DeepSec 2022 Talk: Cyber Maturity Doesn’t Just Happen. True Tales Of A Cyber Maturity Concept – Uğur Can Atasoy

Having a proper(!) security posture is more challenging than ever. Implementing the bare necessities for usability and security is scalable (literally), but the reality is always full of surprises. Dozens of assets, services, tools, requirements, workforce, risks and threats. How to keep the balance between usability, security and reputation while being honest with yourself?

Many enterprises suffer from “keywords” and “trends” and have to pretend to be “proactive” by implementing the “latest” trends and approaches instead of solving the problems on “bits” that need “change”.

When you look at enterprise-level security incidents, you can quickly notice that they have the latest tools, technologies and services, implemented the “Zero Trust Security” model, achieved base standards and compliance requirements, and hired the experts. Literally, they are prepared for almost all possible risks and threats, but they had a security incident, and the effect is usually more significant than the acceptable risk.

There is no silver bullet for security architecture design and management. Also, it is hard and takes time to create better cyber maturity and cyber readiness/resilience. But there is a simple way that leads to achieving those: self-assessment!

In this talk, I will discuss how enterprises fail to go beyond the “manageable cyber maturity level” that operates in critical sectors with real-life stories. With this presentation, I want to raise awareness of proper cyber maturity implementation and self-assessment requirements. My presentation will cover three different incidents and two real-life example cases.

We asked Uğur Can Atasoy a few more questions about his talk.

Please tell us the top 5 facts about your talk.

1. The Cyber Maturity concept is more than a standard assessment process like audit, compliance and certification renewal. It is a live and continuous self-assessment ability that requires “change”. Maturity programmes are meant for the instrumentation of the whole cyber domain of an organisation.
2. Various academic and technical frameworks, models, certification programs and services focus on the Cyber Maturity concept. However, it is not standardised well yet. Therefore most enterprises and SMEs struggle to choose a suitable method of implementing the concept.
3. The rate of the availability of known and basic security weaknesses shows that all type of businesses struggles to take effective actions on the “bits that need change”. Existing literature and recent incidents prove that some basic attacks can still be successful. Most of these attacks are easy to implement, should be detected with basic security measures, and are expected to be known by technical and non-technical users.
4. Cyber Maturity programmes should be appropriately tailored for the target organisation and implemented with management and technical skillset. Successful programme implementation should be like a comprehensive medical assessment; each detail must be handled specifically.
5. Cyber Maturity is a hybrid concept. Creating/choosing, tailoring and implementing the most suitable programme requires the collective work of the management and technical teams.

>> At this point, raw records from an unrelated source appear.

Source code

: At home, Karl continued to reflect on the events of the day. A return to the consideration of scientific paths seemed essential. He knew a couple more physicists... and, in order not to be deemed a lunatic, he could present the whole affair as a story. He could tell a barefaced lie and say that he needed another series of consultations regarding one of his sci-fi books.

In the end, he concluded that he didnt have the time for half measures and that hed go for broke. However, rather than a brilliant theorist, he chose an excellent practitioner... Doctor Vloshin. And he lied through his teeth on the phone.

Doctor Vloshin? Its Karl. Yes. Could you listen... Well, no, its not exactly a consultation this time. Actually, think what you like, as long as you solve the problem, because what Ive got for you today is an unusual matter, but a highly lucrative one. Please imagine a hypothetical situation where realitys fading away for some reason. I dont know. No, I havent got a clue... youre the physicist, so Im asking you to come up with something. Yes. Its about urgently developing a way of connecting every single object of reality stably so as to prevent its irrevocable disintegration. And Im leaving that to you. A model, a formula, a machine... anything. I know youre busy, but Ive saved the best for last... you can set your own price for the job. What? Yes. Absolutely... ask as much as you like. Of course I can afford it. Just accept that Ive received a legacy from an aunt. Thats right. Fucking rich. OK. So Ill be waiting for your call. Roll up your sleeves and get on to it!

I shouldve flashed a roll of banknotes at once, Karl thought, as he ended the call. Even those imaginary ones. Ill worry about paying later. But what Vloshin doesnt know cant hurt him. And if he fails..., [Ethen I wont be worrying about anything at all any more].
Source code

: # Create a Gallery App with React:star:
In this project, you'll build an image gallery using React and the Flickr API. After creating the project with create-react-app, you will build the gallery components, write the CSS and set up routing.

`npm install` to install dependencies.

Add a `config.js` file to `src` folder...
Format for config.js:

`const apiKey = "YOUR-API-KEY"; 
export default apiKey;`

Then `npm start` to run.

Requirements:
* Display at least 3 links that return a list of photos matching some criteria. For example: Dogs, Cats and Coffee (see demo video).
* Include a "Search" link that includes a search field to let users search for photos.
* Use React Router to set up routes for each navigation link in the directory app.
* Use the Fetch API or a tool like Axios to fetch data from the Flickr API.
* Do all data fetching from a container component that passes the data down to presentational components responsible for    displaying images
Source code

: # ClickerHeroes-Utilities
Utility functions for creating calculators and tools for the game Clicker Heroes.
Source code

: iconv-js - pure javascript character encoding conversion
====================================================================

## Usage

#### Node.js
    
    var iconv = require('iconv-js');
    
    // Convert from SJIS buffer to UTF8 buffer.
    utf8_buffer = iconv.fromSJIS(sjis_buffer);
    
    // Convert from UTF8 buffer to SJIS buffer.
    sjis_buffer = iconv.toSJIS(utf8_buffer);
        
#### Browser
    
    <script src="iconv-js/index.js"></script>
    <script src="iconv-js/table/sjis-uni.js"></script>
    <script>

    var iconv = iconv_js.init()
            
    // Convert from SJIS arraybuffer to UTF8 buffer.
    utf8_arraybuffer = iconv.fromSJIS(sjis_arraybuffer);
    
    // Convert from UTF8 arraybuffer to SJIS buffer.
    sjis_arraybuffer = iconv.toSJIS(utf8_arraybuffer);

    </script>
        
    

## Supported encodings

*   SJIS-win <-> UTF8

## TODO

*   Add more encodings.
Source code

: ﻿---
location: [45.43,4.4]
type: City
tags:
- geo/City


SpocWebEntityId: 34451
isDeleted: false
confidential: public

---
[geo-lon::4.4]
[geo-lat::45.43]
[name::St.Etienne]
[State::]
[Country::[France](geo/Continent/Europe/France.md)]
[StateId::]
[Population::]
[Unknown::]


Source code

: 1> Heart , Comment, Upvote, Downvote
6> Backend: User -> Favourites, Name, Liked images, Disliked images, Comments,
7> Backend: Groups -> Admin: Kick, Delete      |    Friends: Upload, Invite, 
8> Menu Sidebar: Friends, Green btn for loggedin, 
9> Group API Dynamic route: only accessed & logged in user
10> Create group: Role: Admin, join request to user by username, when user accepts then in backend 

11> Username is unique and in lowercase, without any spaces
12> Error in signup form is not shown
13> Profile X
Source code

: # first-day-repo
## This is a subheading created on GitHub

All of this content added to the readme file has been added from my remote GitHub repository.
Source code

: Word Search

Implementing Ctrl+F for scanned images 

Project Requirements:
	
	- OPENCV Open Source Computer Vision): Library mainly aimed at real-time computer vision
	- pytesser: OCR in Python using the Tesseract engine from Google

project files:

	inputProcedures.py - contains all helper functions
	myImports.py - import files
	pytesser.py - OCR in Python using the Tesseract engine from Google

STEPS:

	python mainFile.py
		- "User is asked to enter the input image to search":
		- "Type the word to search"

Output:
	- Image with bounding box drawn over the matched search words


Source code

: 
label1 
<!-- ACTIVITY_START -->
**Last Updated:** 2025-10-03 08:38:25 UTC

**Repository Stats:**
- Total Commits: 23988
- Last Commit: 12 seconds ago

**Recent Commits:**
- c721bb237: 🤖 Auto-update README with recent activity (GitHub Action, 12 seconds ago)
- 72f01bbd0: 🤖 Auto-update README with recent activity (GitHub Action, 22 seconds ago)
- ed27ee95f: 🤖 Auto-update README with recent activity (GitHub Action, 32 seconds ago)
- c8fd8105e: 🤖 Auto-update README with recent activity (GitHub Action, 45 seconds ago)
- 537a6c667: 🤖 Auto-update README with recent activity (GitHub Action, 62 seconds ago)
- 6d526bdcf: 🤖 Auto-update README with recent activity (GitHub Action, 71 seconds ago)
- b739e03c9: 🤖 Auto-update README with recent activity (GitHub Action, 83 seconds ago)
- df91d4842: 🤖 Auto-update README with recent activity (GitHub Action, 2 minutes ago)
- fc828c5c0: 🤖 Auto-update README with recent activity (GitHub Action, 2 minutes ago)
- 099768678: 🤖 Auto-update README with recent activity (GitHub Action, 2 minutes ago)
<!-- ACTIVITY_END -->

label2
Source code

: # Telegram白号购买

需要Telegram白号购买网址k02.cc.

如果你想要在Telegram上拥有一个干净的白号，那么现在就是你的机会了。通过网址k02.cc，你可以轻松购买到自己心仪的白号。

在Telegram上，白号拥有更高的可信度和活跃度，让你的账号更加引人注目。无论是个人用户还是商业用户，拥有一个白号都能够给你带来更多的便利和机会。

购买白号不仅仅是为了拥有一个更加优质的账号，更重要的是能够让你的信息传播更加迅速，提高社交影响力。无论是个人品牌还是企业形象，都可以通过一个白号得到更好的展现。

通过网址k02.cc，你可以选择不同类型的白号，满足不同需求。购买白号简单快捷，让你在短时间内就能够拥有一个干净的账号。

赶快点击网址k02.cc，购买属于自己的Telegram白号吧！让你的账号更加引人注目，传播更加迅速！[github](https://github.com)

How did you come up with it? Was there something like an initial spark that set your mind on creating this talk?

I came up with the idea while creating and implementing cyber maturity programme assessments for companies. The field experience with multiple clients in multiple domains showed me a lot. I also noticed uncertainty and a lack of proper implementation of this concept while doing academic research. Therefore I wanted to raise awareness of appropriate cyber maturity design and implementation and self-assessment requirements.

Why do you think this is an important topic?

The Cyber Maturity concept is the instrumentation of the whole cyber domain. No matter what kind of achievements, implementations and preparedness is done, if the design, implementations, and operations are not synchronised well enough, unwanted results are inevitable.

Is there something you want everybody to know – some good advice for our readers maybe?

The cyber maturity concept is not practical well enough yet. The concept needs to be identified, practicalised, implemented and admitted as the same as the standard information security standards, services and requirements (regulations, certifications, and operational services like penetration testing and security monitoring).

A prediction for the future – what do you think will be the next innovations or future downfalls when it comes to your field of expertise / the topic of your talk in particular?

The number of “Cyber Maturity Assessment” services and tools that help measure and implement the current cyber security posture will increase. Also, the importance of the ability to do a “self-assessment” will be more impactful and a must-to-have skill.

There are existing courses, certifications and regulations covering common best practices from the Cyber Maturity concept. I expect to see more standardised approaches (e.g. ISO 27001) and certification programs (e.g. US DOD’s CMMC) in the near future.

Ugur Can Atasoy works as a content engineer at TryHackMe. His work and interests are focused mainly on blue and purple teaming. He believes in hybrid approaches and works to produce outcomes from synthesising the technical field and academy. Before that, he worked as a security specialist and trainer in the higher education, media and defence industry. He provided consultancy services to many businesses in multiple domains, mainly penetration testing, threat hunting, threat intelligence, technical training, vulnerability and cyber maturity assessment.